▸ What to do
Please state how many lines of the records hold the string "would", giving nothing but the number.

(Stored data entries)
- Opening Delimiter -

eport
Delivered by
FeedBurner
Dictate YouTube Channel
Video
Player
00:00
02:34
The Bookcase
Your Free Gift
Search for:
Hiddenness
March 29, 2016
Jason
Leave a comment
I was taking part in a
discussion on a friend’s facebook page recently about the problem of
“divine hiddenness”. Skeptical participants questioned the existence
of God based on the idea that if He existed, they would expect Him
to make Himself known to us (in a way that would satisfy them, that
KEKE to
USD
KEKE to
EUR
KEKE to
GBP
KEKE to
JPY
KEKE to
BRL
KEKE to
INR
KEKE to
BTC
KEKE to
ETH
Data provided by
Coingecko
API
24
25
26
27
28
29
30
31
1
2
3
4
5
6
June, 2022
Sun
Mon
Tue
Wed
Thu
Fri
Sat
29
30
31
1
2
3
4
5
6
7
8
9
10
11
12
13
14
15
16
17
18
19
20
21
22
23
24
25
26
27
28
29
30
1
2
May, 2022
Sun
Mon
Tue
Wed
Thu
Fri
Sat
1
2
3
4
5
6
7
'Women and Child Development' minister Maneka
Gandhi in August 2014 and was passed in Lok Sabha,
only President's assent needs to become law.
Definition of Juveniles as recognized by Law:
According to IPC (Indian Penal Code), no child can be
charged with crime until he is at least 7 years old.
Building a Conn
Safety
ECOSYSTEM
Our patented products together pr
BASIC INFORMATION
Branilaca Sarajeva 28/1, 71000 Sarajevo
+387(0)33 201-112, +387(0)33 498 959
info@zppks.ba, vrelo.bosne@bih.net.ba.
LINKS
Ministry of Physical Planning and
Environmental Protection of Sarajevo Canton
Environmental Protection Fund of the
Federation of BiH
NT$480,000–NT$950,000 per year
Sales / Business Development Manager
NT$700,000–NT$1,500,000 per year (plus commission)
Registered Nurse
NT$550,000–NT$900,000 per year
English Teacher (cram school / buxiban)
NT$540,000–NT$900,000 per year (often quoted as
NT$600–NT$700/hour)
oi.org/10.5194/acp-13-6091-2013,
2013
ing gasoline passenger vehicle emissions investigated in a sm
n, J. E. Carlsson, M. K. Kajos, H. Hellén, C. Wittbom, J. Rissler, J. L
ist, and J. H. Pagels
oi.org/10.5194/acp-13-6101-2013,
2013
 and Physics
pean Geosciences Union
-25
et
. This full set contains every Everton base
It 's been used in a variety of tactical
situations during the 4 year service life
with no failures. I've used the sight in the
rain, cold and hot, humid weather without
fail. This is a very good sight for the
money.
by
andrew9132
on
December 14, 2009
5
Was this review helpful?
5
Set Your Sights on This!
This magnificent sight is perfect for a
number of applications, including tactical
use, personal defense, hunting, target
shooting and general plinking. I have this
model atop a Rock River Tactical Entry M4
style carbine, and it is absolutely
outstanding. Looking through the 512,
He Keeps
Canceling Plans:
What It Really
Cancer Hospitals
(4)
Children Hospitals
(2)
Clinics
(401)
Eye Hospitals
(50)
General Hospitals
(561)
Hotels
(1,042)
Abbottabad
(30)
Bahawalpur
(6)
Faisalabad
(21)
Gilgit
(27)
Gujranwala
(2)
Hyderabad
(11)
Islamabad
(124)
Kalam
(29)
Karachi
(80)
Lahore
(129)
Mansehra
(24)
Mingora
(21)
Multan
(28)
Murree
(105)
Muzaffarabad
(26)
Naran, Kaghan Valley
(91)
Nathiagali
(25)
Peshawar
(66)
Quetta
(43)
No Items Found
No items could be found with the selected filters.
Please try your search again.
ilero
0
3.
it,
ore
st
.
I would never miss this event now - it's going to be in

- Closing Delimiter -

▸ Exercise output
3